BGH  v. - 4 StR 223/13

Instanzenzug:

Gründe

1Das Landgericht hat den Angeklagten wegen unerlaubter Einfuhr von Betäubungsmitteln in nicht geringer Menge in Tateinheit mit unerlaubtem Handeltreiben mit Betäubungsmitteln in nicht geringer Menge in drei Fällen zu der Gesamtfreiheitsstrafe von vier Jahren und neun Monaten verurteilt. Hiergegen richtet sich die Revision des Angeklagten mit der nicht näher ausgeführten Sachrüge. Der Senat hat nach Durchführung des Anfrageverfahrens mit Beschluss vom 22. Mai 2014 dem Großen Senat für Strafsachen die in der Rechtsprechung des Bundesgerichtshofs unterschiedlich beantwortete Rechtsfrage zur Entscheidung vorgelegt, ob eine einheitliche Tat des unerlaubten Handeltreibens mit Betäubungsmitteln in nicht geringer Menge mehrere zu deren Verwirklichung vorgenommene Einfuhren von Betäubungsmitteln in nicht geringer Menge zu einer Tat der unerlaubten Einfuhr von Betäubungsmitteln in nicht geringer Menge verbindet. Nach der ohne Entscheidung der Vorlegungsfrage erfolgten Rückgabe der Vorlage durch den Großen Senat für Strafsachen (Beschluss vom 17. März 2015 - GSSt 1/14, NJW 2015, 3800) ist der Senat seit dem 4. November 2015 erneut mit der Sache befasst.

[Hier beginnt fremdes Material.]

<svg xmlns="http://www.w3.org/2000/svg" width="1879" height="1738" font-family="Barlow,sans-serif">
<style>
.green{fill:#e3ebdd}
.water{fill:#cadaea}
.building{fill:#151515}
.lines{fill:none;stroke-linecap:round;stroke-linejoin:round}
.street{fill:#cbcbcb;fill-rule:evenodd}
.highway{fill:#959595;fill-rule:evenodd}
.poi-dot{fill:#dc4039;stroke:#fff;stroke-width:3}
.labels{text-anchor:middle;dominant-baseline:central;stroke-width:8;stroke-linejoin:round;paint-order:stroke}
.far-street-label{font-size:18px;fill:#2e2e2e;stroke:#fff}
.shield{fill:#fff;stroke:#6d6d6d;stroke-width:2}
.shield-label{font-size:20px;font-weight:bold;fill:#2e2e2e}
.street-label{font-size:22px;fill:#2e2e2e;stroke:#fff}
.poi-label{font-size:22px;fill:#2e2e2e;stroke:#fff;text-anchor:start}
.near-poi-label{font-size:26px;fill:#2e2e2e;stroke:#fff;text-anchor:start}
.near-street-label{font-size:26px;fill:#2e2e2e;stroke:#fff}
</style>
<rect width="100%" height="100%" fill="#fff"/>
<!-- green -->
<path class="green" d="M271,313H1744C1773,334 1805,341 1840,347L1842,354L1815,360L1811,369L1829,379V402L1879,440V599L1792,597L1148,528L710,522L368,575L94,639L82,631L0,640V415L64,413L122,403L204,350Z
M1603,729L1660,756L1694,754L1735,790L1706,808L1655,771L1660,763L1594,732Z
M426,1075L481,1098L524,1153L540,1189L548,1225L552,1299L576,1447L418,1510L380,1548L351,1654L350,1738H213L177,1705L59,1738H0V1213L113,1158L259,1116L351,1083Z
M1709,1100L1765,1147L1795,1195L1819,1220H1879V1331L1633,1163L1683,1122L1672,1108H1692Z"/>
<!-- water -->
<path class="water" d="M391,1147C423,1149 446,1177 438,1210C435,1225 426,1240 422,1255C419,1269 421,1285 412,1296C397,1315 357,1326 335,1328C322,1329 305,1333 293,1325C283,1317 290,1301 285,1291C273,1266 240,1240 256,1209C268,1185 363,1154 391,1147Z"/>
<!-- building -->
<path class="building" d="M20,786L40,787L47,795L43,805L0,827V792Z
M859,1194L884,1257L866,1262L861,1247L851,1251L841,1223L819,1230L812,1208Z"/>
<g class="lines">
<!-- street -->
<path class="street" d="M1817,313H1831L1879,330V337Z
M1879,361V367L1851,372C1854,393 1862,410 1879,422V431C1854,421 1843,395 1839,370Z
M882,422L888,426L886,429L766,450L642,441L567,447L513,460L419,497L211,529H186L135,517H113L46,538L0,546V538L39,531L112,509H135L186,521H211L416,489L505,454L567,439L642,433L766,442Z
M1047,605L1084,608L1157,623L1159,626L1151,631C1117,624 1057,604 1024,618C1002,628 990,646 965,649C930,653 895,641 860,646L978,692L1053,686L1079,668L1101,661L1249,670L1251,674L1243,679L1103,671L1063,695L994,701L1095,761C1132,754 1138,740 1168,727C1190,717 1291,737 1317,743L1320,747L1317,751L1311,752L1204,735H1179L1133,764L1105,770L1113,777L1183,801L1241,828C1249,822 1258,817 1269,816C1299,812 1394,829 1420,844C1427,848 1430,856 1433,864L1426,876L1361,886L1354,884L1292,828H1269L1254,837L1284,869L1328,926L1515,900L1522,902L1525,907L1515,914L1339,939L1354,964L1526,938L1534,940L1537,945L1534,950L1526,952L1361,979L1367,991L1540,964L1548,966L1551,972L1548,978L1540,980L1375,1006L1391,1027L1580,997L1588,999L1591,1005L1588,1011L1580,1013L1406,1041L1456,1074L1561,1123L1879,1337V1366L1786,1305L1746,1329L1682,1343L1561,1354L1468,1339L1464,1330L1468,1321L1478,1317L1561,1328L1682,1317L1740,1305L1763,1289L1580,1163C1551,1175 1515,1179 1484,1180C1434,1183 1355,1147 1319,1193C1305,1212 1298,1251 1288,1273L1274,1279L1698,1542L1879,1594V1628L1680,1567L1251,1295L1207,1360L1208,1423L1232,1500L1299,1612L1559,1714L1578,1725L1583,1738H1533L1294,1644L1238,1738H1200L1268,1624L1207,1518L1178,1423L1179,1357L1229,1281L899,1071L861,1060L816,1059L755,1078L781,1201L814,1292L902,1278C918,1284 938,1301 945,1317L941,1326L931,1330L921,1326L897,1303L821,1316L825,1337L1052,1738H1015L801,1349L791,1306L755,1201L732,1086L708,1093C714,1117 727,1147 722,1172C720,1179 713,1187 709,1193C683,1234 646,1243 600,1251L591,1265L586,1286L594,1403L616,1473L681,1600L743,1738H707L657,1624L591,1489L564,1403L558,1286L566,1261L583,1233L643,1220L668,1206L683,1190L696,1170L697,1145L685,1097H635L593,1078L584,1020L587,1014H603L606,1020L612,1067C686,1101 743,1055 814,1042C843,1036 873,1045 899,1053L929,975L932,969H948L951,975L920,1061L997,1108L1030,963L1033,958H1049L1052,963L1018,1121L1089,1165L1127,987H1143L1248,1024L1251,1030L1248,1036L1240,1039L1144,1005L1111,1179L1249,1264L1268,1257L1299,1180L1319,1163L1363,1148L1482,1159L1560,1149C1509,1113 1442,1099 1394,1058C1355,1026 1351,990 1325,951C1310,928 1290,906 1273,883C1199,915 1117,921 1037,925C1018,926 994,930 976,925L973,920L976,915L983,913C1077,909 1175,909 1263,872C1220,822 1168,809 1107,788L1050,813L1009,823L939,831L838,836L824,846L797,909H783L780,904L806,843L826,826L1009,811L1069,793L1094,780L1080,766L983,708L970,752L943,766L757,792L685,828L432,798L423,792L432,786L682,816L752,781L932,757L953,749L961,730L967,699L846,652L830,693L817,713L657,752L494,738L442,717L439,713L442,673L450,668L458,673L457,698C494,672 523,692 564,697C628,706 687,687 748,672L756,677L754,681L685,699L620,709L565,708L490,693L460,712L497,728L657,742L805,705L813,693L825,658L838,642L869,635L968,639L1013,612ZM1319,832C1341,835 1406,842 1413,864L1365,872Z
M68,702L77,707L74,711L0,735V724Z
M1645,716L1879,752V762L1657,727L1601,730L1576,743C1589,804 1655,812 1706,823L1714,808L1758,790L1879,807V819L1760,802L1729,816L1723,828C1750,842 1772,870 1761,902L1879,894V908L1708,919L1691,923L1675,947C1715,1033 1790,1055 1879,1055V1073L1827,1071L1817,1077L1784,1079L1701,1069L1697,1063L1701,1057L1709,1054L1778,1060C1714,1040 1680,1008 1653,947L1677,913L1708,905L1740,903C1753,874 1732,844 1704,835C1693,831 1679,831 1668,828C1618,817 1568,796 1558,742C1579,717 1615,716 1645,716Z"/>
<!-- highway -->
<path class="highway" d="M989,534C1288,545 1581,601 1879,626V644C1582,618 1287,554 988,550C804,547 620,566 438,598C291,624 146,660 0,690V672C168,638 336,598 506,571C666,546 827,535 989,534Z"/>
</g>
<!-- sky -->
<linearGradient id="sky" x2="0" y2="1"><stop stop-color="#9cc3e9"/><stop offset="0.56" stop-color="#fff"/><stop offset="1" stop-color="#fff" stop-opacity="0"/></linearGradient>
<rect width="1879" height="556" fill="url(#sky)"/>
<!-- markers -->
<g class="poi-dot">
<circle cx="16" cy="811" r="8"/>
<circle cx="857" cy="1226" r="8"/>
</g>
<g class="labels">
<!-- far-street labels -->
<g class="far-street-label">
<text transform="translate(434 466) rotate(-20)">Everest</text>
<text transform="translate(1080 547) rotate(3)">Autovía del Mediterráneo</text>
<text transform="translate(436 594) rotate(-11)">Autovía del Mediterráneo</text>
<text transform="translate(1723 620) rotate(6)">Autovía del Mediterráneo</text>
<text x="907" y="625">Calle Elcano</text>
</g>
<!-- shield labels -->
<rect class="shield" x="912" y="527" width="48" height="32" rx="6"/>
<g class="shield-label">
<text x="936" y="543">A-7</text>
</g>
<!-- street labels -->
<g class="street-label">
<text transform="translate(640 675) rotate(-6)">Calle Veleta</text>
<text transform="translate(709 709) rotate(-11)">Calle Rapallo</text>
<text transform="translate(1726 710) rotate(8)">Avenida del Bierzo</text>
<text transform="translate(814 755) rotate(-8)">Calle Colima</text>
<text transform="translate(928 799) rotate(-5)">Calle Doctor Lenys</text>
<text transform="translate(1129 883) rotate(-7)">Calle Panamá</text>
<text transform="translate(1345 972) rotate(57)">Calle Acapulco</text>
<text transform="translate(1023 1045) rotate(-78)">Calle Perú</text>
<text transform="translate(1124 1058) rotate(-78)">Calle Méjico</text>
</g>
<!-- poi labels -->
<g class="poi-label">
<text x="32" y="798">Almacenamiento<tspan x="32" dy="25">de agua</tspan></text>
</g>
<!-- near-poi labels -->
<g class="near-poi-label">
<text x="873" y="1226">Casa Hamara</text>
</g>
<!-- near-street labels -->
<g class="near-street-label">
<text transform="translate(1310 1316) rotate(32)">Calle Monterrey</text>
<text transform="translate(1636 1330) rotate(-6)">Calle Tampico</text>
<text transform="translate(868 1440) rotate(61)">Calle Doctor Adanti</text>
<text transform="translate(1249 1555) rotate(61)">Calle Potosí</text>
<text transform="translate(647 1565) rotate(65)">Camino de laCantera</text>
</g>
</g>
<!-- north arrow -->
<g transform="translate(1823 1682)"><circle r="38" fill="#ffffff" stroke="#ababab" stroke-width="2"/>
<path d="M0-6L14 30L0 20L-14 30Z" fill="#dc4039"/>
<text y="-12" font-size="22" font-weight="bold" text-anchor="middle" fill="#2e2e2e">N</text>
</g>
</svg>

2Mit Blick auf die Entscheidung des Großen Senats für Strafsachen stellt der Senat das Verfahren auf Antrag des Generalbundesanwalts aus prozessökonomischen Gründen gemäß § 154 Abs. 2 StPO ein, soweit der Angeklagte in den Fällen II. 2 und 3 der Urteilsgründe jeweils wegen unerlaubter Einfuhr von Betäubungsmitteln in nicht geringer Menge in Tateinheit mit unerlaubtem Handeltreiben mit Betäubungsmitteln in nicht geringer Menge verurteilt worden ist.

3In dem nach der Teileinstellung des Verfahrens verbleibenden Umfang ist die Revision des Angeklagten unbegründet, da die Nachprüfung des Urteils aufgrund der Revisionsrechtfertigung keinen Rechtsfehler zum Nachteil des Angeklagten ergeben hat (§ 349 Abs. 2 StPO).

4Die Teileinstellung des Verfahrens hat die Änderung des Schuldspruchs sowie den Wegfall der für die Taten II. 2 und 3 der Urteilsgründe verhängten Einzelstrafen und der Gesamtstrafe zur Folge. Die Einzelstrafe für die Tat II. 1 der Urteilsgründe von drei Jahren und sechs Monaten bleibt als alleinige Freiheitsstrafe bestehen.